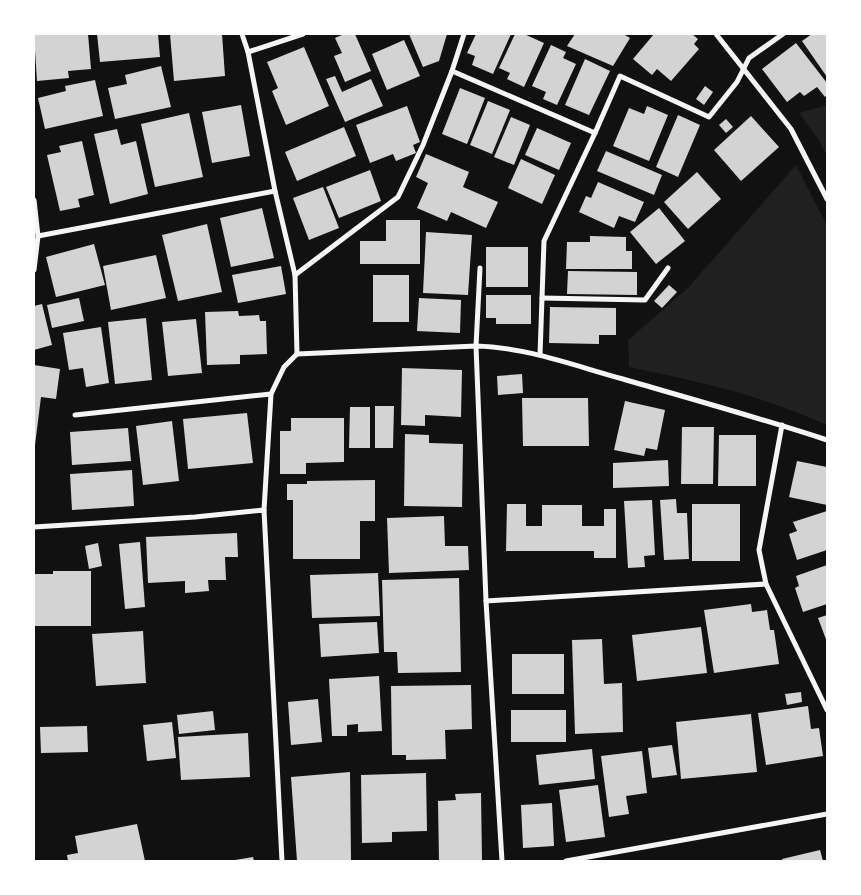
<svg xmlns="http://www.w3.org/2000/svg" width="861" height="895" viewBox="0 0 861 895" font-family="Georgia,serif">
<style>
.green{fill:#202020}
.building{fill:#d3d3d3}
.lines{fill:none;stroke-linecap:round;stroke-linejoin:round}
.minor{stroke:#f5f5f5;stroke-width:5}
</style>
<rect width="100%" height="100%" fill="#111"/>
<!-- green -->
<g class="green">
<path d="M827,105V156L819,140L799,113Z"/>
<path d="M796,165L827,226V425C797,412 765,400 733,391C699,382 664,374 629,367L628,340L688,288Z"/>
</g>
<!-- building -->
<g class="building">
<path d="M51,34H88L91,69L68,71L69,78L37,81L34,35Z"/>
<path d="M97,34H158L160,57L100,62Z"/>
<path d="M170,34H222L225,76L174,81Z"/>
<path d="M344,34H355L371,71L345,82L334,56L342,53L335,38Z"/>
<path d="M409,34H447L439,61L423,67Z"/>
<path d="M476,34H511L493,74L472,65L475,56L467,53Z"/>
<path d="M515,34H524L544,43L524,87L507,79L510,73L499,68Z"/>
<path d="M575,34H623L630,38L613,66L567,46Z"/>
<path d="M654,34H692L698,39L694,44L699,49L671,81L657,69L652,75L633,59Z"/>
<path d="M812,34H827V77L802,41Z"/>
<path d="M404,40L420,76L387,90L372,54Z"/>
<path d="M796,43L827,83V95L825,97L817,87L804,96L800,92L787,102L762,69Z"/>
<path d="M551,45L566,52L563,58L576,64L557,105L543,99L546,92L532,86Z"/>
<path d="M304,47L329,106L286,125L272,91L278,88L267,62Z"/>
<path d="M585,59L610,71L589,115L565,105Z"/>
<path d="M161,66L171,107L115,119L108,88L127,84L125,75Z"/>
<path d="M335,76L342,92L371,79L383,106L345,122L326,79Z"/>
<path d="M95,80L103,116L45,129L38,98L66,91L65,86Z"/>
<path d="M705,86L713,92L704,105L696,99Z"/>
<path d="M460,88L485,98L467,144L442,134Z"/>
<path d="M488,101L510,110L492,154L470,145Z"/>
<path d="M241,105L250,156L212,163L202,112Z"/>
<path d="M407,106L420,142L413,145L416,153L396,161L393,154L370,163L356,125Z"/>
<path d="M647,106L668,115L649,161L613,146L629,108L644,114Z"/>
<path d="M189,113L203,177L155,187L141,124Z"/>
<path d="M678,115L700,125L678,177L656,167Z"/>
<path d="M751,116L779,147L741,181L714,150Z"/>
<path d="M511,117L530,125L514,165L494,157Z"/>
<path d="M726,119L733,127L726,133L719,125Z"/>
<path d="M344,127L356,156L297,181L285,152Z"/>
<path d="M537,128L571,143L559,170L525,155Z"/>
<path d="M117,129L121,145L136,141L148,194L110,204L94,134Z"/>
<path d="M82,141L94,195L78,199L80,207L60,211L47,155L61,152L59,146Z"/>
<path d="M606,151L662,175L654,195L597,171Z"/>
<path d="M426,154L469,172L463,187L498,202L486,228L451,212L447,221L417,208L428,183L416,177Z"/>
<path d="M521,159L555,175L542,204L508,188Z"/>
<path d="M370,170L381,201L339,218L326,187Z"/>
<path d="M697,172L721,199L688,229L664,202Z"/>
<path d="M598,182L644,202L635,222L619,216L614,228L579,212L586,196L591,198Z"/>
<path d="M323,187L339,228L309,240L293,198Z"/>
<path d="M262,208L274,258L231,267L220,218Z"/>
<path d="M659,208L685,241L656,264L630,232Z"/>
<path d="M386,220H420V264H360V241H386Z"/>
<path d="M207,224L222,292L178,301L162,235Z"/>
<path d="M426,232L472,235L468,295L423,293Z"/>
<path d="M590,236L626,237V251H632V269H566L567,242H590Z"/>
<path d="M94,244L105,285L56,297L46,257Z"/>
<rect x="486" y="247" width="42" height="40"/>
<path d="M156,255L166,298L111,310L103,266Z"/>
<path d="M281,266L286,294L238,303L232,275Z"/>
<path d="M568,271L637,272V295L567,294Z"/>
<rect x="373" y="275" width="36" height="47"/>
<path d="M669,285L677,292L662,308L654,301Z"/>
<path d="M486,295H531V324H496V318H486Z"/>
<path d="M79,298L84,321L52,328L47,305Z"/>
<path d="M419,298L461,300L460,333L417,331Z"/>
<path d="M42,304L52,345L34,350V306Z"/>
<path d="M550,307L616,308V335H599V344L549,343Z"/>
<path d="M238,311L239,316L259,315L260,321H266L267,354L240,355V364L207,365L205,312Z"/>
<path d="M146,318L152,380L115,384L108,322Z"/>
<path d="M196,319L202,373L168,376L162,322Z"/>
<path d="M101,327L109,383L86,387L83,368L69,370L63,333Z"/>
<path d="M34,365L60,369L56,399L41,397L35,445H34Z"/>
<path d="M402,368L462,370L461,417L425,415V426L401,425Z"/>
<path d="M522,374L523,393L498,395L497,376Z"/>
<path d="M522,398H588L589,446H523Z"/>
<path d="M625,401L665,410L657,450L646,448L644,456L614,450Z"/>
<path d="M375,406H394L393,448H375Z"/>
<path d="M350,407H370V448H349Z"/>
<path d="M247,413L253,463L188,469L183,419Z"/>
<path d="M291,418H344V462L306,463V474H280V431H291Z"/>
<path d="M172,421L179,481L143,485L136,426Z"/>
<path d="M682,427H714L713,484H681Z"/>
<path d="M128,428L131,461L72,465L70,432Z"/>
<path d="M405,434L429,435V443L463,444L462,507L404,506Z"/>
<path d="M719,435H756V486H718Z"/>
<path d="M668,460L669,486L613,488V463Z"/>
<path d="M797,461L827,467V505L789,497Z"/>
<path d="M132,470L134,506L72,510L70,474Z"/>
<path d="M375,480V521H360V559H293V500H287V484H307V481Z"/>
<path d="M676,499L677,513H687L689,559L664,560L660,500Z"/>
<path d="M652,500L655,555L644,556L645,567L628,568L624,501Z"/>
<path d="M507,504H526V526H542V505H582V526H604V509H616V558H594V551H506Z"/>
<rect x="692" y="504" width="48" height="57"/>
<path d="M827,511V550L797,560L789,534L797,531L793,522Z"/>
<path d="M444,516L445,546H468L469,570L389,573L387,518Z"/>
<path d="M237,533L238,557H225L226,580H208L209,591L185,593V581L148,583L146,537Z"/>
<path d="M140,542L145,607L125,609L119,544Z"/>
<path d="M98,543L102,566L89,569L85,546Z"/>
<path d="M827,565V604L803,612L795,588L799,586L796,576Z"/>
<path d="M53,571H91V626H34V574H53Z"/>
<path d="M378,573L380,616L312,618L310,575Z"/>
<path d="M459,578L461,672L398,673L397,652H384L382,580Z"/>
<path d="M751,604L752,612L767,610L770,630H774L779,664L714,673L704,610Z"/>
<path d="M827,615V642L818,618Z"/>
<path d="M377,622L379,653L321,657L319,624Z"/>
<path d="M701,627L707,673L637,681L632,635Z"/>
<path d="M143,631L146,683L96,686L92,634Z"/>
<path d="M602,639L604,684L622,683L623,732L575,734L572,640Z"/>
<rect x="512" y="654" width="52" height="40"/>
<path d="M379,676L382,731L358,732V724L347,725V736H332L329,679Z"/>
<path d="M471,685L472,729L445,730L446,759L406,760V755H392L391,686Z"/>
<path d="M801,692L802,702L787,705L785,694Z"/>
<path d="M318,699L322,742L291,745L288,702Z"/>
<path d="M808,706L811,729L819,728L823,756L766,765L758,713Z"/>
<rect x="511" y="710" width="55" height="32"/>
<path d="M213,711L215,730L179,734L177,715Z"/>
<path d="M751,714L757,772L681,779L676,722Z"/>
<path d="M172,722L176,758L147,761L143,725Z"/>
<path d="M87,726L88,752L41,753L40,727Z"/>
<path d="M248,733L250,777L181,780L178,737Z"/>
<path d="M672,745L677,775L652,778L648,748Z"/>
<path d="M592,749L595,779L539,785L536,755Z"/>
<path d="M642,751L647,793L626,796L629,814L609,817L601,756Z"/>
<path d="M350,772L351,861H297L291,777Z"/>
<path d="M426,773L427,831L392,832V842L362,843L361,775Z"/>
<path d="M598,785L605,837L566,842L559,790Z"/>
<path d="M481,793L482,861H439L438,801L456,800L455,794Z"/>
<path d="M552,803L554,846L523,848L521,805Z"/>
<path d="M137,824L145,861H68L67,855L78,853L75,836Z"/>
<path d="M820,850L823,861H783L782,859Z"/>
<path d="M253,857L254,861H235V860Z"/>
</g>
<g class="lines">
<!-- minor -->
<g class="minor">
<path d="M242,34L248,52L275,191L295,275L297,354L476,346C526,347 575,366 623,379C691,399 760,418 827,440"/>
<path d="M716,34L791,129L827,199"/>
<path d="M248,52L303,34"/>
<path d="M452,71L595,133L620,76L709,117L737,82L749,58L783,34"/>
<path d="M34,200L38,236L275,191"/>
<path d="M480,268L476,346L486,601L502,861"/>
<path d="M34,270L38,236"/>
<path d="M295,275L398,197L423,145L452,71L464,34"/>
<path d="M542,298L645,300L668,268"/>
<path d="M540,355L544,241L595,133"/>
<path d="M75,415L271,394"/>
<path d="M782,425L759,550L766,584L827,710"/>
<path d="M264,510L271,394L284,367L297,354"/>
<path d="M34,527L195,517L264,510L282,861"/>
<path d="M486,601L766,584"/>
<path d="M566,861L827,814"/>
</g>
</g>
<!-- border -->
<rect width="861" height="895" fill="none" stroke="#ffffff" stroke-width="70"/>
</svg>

|---|

◆ **TASK ITEM**
For the word "lines", go through the records and show each line that carries it.

◆ **RESPONSE AREA**
.lines{fill:none;stroke-linecap:round;stroke-linejoin:round}
<g class="lines">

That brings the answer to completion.